*Records for processing*
BEGIN
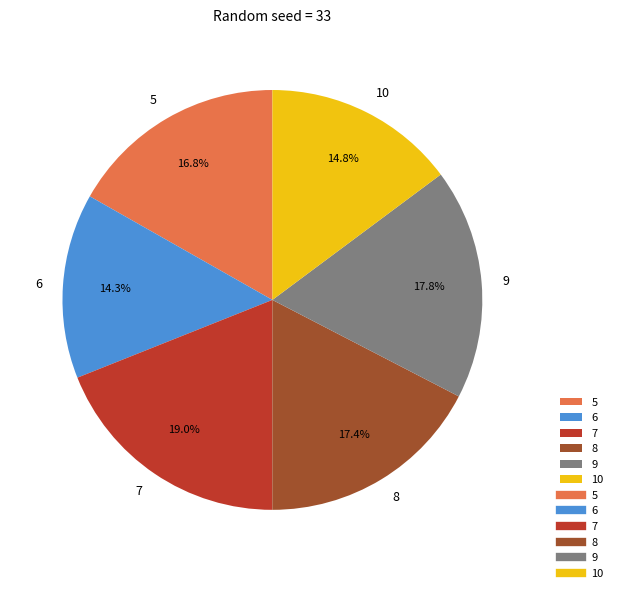

True or false: 8 accounts for 17% of the total.

True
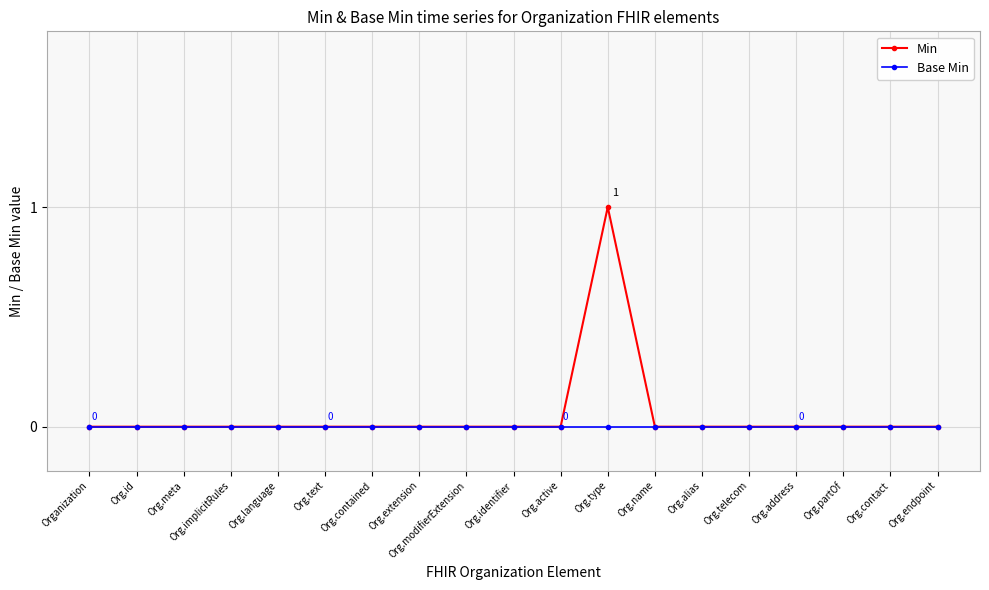

Which series has the largest range (max minus min)?

Min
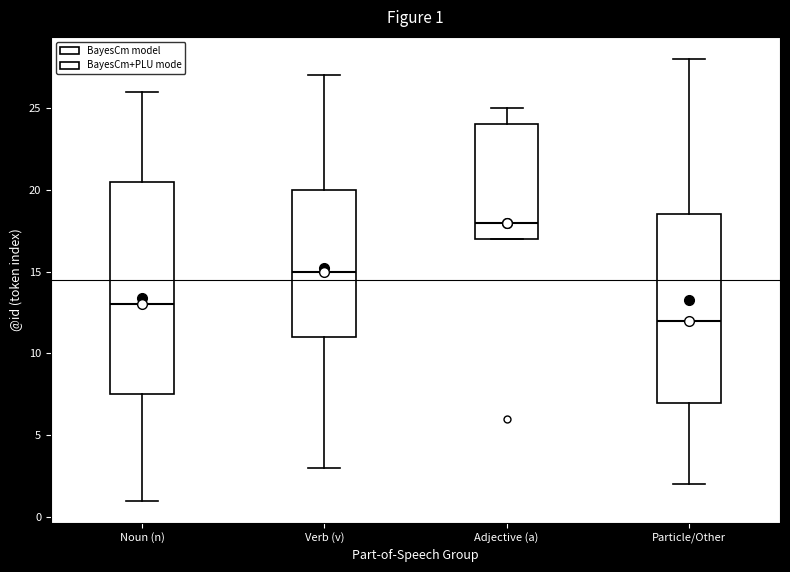

Which box has the lowest median line?

Particle/Other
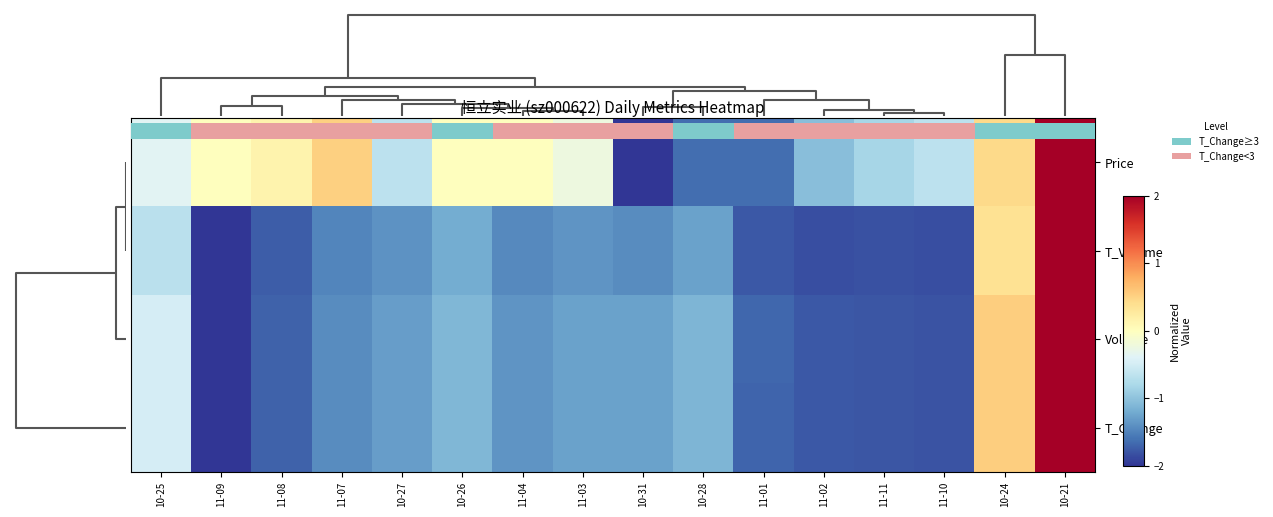

What is the sum of all T_Volume values?

-18.9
END
*The problem*
Extract each line of the data above that contains the string "True".

*Solution for this task*
True or false: 8 accounts for 17% of the total.
True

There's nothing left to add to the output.